Dünkü görüntüler için "dönüm noktalarından biri" yorumları yapıldı. Sadece düne bakarak değil ama sürecin tamamı için konuşursak yaşananların iktidara bir faturası olacağını mı, yoksa Erdoğan'ın "medeni dünyanın" tamamının içine düştüğü durum nedeniyle de bu süreçten fayda sağlayacağını mı düşünmeliyiz?
Gerçek alternatif güçleninceye kadar bu sorunun net bir yanıtı olamayacağı gibi fazla önemi de yok. İktidar ciddi yara aldı. İnsanların sesi çıkmıyor, belki çıkamıyor ama bu süreçte birkaç kritik başlıkta toplumsal algıda bir kanaat oluştu.

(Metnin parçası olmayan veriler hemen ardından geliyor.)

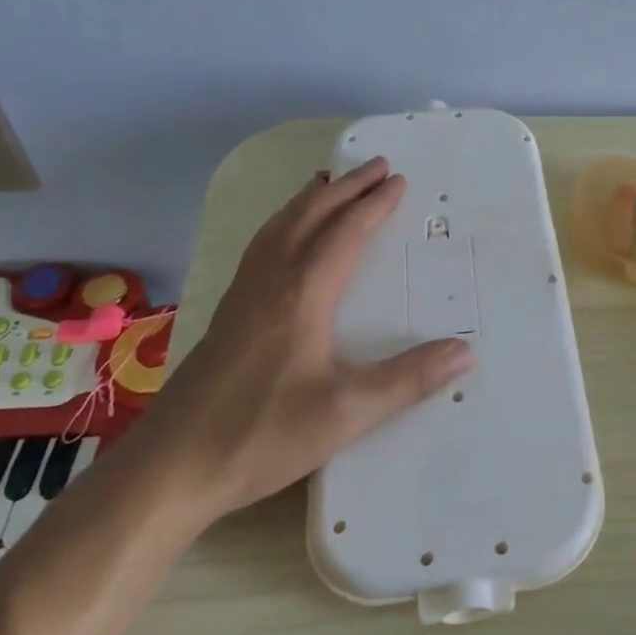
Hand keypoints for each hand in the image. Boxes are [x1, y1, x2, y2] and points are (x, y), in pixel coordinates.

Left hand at [132, 158, 473, 526]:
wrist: (170, 468)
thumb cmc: (262, 435)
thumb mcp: (347, 413)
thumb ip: (408, 380)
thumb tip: (465, 350)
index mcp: (302, 294)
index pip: (345, 234)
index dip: (374, 205)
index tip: (399, 180)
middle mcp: (270, 282)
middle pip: (310, 218)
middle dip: (346, 189)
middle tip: (375, 166)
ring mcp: (242, 296)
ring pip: (279, 228)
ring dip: (309, 200)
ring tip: (328, 182)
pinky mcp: (227, 315)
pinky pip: (262, 247)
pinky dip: (284, 224)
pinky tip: (284, 238)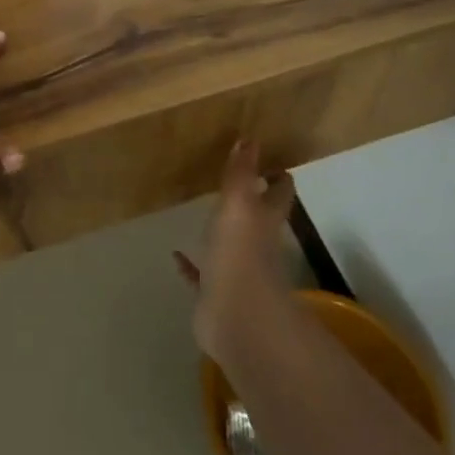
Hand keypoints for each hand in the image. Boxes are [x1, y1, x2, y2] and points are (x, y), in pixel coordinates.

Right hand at [174, 141, 297, 366]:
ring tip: (205, 216)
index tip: (273, 163)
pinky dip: (191, 265)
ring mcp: (235, 271)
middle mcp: (255, 245)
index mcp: (265, 222)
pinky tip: (176, 255)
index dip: (278, 179)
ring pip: (230, 247)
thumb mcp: (239, 204)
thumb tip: (250, 138)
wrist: (236, 317)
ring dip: (221, 234)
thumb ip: (241, 172)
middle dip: (252, 204)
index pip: (278, 194)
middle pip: (258, 220)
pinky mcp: (213, 293)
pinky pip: (201, 273)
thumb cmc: (240, 253)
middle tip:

Bir kere emekçilerin bu düzende tamamen savunmasız olduğu görüldü. Sonra umreye gidenlerin salgının yayılmasında özel bir rol oynadığını herkes biliyor. "Acaba tabanımız ne der" kaygısıyla izin verdiler salgının yayılmasına. Bunu herkes biliyor, kendileri de. Yönetmediler, yönetmek istemediler. İşte sokağa çıkma konusu. Sonra hâlâ bu işlere yandaş patronlara ne ekmek çıkar diye bakıldığı düşüncesi. Bunlar yerleşti, AKP destekçilerinde bile. Kolonya dağıtarak bunu tersine çevirmek çok zor. Öte yandan hep söylediğimiz gibi ortada sistem sorunu var. ABD’de durum daha iyi değil örneğin.

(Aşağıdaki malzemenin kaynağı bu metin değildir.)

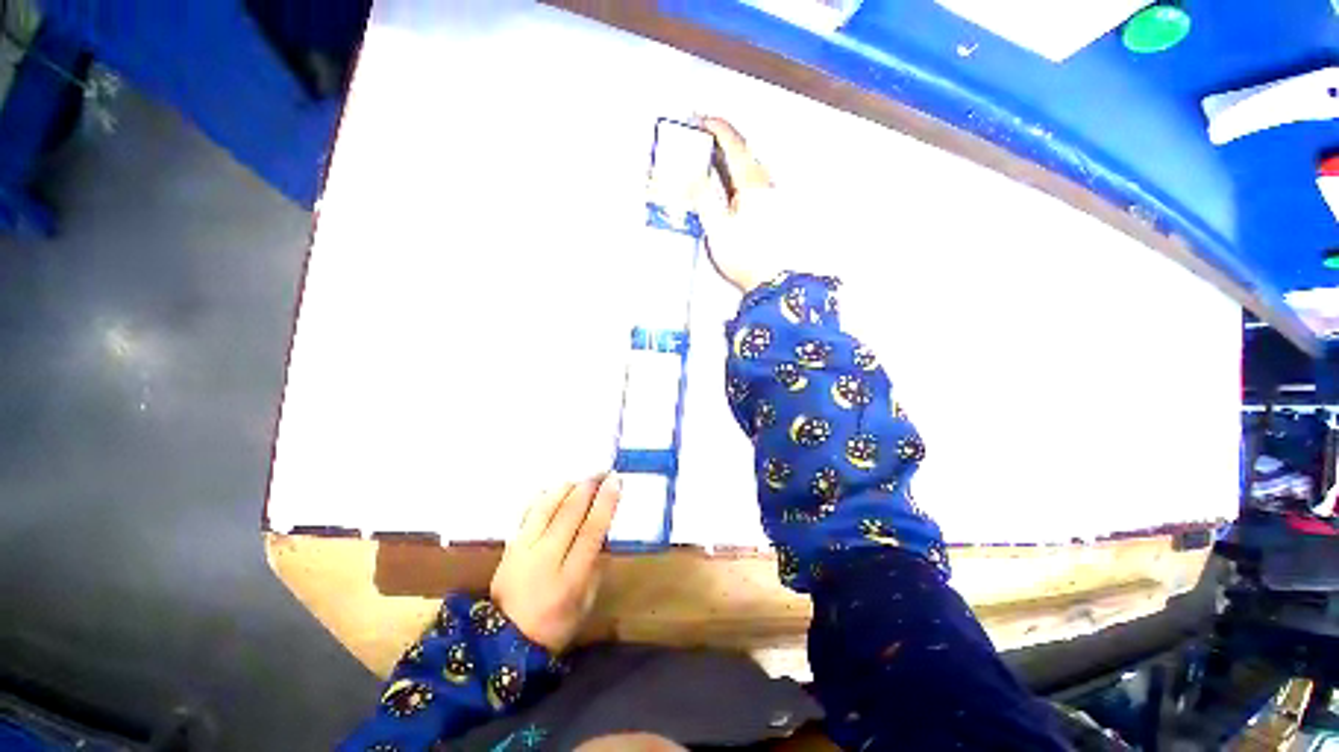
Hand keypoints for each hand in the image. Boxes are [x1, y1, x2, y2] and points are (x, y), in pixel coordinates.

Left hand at [490, 474, 620, 652]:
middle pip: (569, 513)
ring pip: (547, 507)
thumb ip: (596, 567)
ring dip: (566, 488)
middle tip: (601, 472)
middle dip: (588, 487)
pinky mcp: (510, 546)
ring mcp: (524, 550)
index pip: (591, 532)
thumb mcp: (585, 603)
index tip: (615, 481)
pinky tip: (554, 490)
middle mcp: (546, 559)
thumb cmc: (554, 626)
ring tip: (580, 479)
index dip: (605, 503)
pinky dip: (543, 497)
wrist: (502, 642)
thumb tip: (603, 534)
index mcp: (570, 579)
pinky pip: (528, 513)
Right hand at [696, 117, 795, 292]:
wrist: (773, 281)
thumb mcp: (718, 228)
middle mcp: (766, 183)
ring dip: (730, 157)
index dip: (716, 127)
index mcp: (752, 183)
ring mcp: (772, 196)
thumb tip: (692, 172)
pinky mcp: (773, 209)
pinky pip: (753, 180)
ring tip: (711, 160)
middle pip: (744, 151)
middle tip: (702, 138)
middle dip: (722, 140)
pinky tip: (729, 185)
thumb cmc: (745, 256)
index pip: (734, 143)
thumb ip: (704, 197)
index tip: (700, 119)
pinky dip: (737, 173)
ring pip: (749, 165)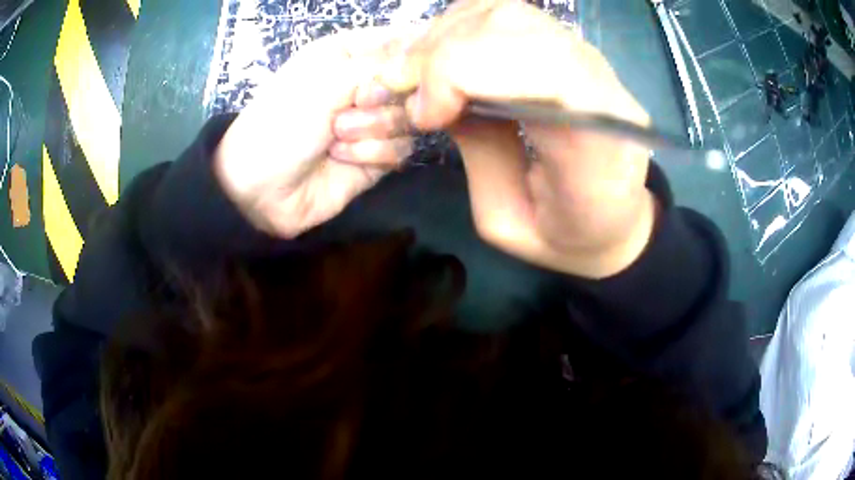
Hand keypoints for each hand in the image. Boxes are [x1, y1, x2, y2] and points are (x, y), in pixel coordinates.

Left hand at [215, 28, 414, 237]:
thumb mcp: (328, 80)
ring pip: (412, 117)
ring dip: (374, 129)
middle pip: (415, 82)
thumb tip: (428, 51)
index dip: (416, 53)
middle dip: (386, 98)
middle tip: (356, 106)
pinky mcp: (376, 155)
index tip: (411, 69)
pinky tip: (342, 158)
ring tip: (336, 138)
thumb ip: (383, 63)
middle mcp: (365, 83)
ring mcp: (373, 121)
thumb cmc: (283, 121)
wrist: (260, 190)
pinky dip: (372, 154)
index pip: (403, 40)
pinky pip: (402, 149)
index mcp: (350, 53)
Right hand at [378, 0, 656, 277]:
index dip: (461, 72)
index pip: (537, 65)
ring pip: (507, 11)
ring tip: (421, 75)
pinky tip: (446, 56)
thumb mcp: (506, 221)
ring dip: (447, 35)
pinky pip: (508, 13)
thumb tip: (432, 98)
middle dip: (442, 52)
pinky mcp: (569, 46)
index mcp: (599, 140)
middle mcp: (600, 82)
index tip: (425, 116)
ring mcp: (587, 56)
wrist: (616, 218)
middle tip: (403, 89)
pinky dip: (462, 25)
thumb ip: (475, 152)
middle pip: (514, 26)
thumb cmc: (568, 235)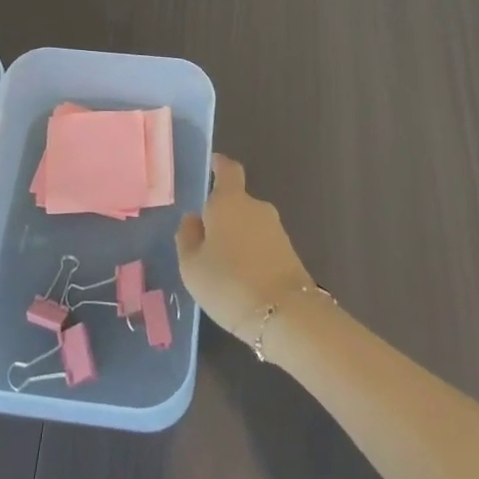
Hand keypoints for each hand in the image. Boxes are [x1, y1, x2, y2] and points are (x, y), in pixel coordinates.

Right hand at [176, 155, 315, 345]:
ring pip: (249, 225)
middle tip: (204, 240)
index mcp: (229, 201)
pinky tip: (240, 280)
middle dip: (222, 216)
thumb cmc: (228, 282)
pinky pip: (261, 245)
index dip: (219, 165)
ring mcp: (276, 229)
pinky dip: (250, 255)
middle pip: (236, 202)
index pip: (227, 169)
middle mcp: (256, 207)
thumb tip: (193, 218)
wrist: (285, 314)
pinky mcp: (290, 253)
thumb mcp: (191, 264)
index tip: (212, 165)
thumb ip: (188, 236)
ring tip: (220, 267)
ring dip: (237, 238)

‘Komünizmin ayak sesleri duyuluyor’
"Medeni dünya" dedik ama aslında bir ironi var tabii... Medeni derken, bildiğimiz emperyalist merkezlerden bahsediyoruz. Tartışmaları takip ediyorsunuzdur, kimileri kapitalizmin sonuna gelindiğini, kimileri hiçbir şeyin eskisi gibi olamayacağını söylüyor; devrim bekleyenler bile var... Ne dersiniz: Koronavirüs sosyalizmin kapısını açar mı?

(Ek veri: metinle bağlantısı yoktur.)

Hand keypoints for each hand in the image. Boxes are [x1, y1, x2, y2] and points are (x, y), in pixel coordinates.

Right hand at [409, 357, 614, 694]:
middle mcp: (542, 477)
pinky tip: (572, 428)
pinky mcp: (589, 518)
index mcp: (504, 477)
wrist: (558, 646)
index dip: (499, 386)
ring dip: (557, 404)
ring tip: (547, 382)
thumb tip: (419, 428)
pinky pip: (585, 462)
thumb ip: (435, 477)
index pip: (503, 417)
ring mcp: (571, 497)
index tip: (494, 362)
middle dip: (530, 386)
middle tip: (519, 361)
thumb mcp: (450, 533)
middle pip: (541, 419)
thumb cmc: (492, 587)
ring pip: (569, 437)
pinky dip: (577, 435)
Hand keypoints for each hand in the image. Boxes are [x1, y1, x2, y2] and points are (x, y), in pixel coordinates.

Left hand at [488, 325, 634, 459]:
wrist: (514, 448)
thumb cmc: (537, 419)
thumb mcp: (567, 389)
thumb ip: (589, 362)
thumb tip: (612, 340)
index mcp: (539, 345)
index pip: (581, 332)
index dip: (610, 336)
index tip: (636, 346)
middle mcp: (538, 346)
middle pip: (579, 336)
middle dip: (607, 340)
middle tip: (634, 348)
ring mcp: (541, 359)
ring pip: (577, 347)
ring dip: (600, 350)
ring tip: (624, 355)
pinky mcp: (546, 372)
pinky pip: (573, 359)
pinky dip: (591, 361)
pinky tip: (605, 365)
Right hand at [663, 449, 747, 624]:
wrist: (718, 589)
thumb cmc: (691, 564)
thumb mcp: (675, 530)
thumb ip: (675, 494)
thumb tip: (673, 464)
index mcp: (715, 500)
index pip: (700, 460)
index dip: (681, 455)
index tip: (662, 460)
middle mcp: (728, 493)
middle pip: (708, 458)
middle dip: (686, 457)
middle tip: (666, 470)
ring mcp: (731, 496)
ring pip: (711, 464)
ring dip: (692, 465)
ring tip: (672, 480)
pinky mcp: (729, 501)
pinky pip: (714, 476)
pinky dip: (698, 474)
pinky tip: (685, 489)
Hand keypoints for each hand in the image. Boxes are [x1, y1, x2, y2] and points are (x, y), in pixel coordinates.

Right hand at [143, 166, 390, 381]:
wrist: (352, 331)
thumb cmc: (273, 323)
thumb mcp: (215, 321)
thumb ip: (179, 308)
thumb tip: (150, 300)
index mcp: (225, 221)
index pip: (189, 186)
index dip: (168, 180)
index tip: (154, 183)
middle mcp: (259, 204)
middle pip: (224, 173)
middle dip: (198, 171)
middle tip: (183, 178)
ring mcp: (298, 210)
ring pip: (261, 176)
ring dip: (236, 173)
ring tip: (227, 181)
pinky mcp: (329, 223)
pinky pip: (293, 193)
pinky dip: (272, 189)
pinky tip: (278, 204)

Sosyalizmin, daha doğrusu komünizmin ayak sesleri duyuluyor. Bir ihtiyaç olarak… Doğa komünizmi çağırıyor, insanlık komünizmi çağırıyor. Bu siyasal alana yansıyacaktır elbette. Ancak kapitalizmin kendi kendine sonu gelmez. Hiçbir şey eskisi gibi olmayacak tezi bu açıdan ya kaderciliğe ya da korku-dehşet tablosuna evrilir. Mücadele etmeden bu dünya değişmez. Bu dünyanın değişmesi gerektiği fikrine koronavirüs büyük bir yardımda bulundu. Trajik bir durum bu ama evet kapitalizmin ne kadar berbat bir düzen olduğu genellikle böyle anlarda ortaya daha net çıkar. O kadar berbat bir düzen ki… İşsizlere, işini kaybedenlere kaynak aktarılsın diyoruz. Ücretli izin diyoruz. Bu aslında toplam kaynağa bakınca atla deve değil, hepsi mümkün. Ama nasıl mümkün? Sermayenin elindeki kaynaklara el koyarak mümkün. Bunu yapmadan nasıl olacak? Borçlanılacak ya da para basılacak! İkisi de son tahlilde halkın cebinden çıkar! Çünkü bu düzende sermayenin dokunulmazlığı var. Ne kadar büyük akılsızlıktır kapitalizm. Bir emekçi iktidarında, TKP’nin iktidarda olduğu bir düzende işsizlik olmayacak diyoruz, bir salgın hastalık sırasında tek bir kişi bile “ben ne olacağım” diye kaygılanmayacak diyoruz. Dahası salgınları çıkmadan önleyeceğiz diyoruz. "Bu mümkün değil" diyen düzen partilerine çağrımızdır. Gelsinler tartışalım.